旅行会社が主催する海外団体ツアーの行先の中で、北朝鮮は、最もツアー代金の内訳を推測しにくい国の一つである。日本の通常のパスポートで北朝鮮への観光旅行ができるようになった1990年代以降、1週間弱の旅行日程で20~30万円というのが日本から北朝鮮への団体ツアーの価格の相場として安定していたが、すぐ南の韓国には10万円もかからずに行けるのに北朝鮮旅行はなぜこんなに高いのか、という疑問を、一介のツーリストが正確に分析することは難しかった。

海外旅行の場合、日本から当該国への往復航空運賃はもとより、世界中のほとんどの国では、ホテルの宿泊費でも列車やバスの運賃でも個人旅行者が現地で直接支払う場合の価格が明らかなので、それらの費用の合計に手配手数料が上乗せされると考えれば、だいたいの団体旅行の価格設定はそれなりに納得がいく。
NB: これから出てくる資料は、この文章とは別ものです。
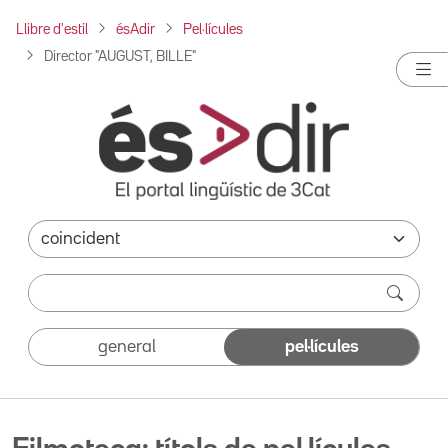
Llibre d'estil
ésAdir
Pel·lícules
Director "AUGUST, BILLE"
general
pel·lícules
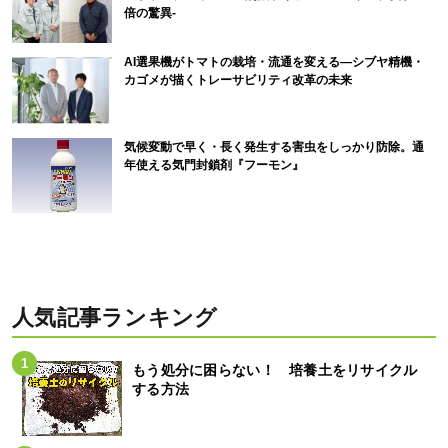
倍の驚異-
AI選果機がトマトの栽培・流通を変える―シブヤ精機・
カゴメが描くトレーサビリティ改革の未来
気候変動で早く・長く発生する害虫をしっかり防除。通
年使える気門封鎖剤『フーモン』
人気記事ランキング
もう処分に困らない！ 培養土をリサイクル
する方法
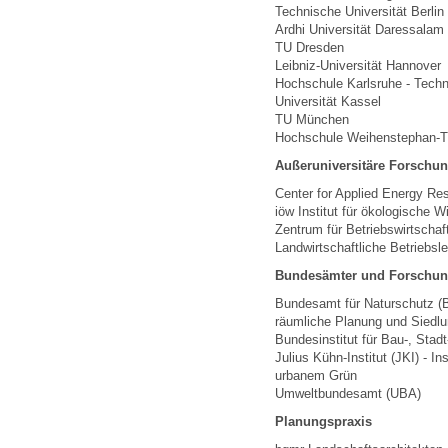
Technische Universität Berlin
Ardhi Universität Daressalam
TU Dresden
Leibniz-Universität Hannover
Hochschule Karlsruhe - Techn
Universität Kassel
TU München
Hochschule Weihenstephan-Tr
Außeruniversitäre Forschu
Center for Applied Energy Re
iöw Institut für ökologische
Zentrum für Betriebswirtschaft
Landwirtschaftliche Betriebsl
Bundesämter und Forschung
Bundesamt für Naturschutz (B
räumliche Planung und Siedl
Bundesinstitut für Bau-, Sta
Julius Kühn-Institut (JKI) - I
urbanem Grün
Umweltbundesamt (UBA)
Planungspraxis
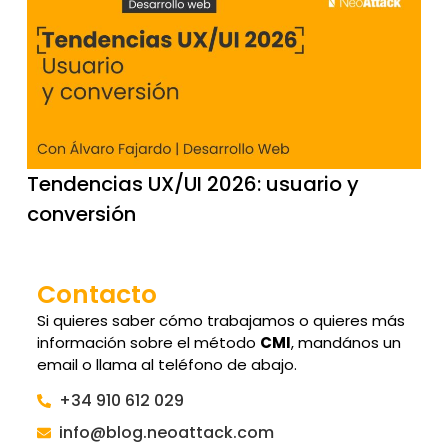
Tendencias UX/UI 2026: usuario y
conversión
Contacto
Si quieres saber cómo trabajamos o quieres más
información sobre el método
CMI
, mandános un
email o llama al teléfono de abajo.
+34 910 612 029
info@blog.neoattack.com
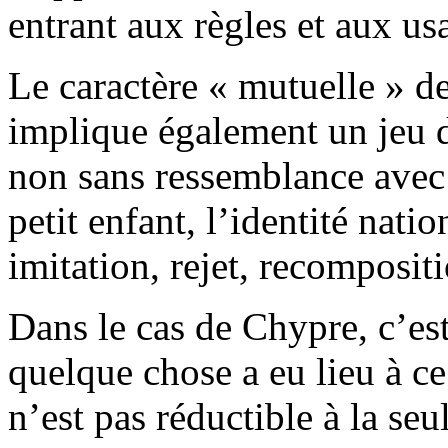
entrant aux règles et aux us
Le caractère « mutuelle » d
implique également un jeu 
non sans ressemblance avec 
petit enfant, l’identité nati
imitation, rejet, recompositi
Dans le cas de Chypre, c’est
quelque chose a eu lieu à c
n’est pas réductible à la seul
ところが、個人で自由な旅行ができない北朝鮮の場合、特に北朝鮮国内での個々の交通費や宿泊費の金額を知るのは難しい。日本や北朝鮮で刊行されている旅行ガイドブック、世界中の旅行先を網羅する『Lonely Planet』の「Korea」版(巻末に「North Korea」のページがある)を開いても、個別のホテルの宿泊費は記されていない。

ところが、1990年代に日本で旧ソ連や中国などへの団体旅行を手掛けていた某旅行会社のパンフレットに、興味深い記述があった。「最短モデルコース☆北朝鮮気ままな旅(2名様以上)」という手配案内の欄に、平壌市内のホテルの宿泊費や平壌発着の国際列車の運賃が日本円で個別に示されているのだ(画像参照)。ツインルームの料金は高麗ホテルが1泊16,000円、普通江ホテルが12,000円(シングルの場合は1泊あたり3,000円追加)。平壌から北京への国際列車は片道35,000円、平壌からウラジオストクへの国際列車(2泊3日)は片道22,000円(毎日運行)、といった具合である。

高麗ホテルは今でも外国人旅行者の宿泊施設として人気があるが、この旅行会社では普通江ホテルを一押ししていたらしい。同ホテルの設備案内には「日本人スタッフ」が常駐しているとか、「日本のNHK衛星放送、CNNなど」が視聴できるとか、VISAのクレジットカードが使えるといった記述まである。2006(平成18)年7月以降、18年近くにわたり日本政府が北朝鮮への渡航自粛勧告を発出し、旅行会社に対して北朝鮮への団体ツアーを企画しないように、との要請を出し続けている現在では考えられない旅行情報である。

これらの宿泊費等は日本円で表示されている以上、当該旅行会社の手配料金が上乗せされているだろうから、当時の現地価格を正確に反映しているとは考えにくい。ただ、北朝鮮旅行の費用がどのような積算によって20~30万円もかかるのか、を推測するための貴重な資料ではある。こうしたパンフレットは書籍として国会図書館等で保存されるわけではないので、今から探し出すのはとても難しい。わずか30年ほど前のことなのに、まるで、戦前の旅行資料を集めるが如き果てしない探究活動になってしまうのである。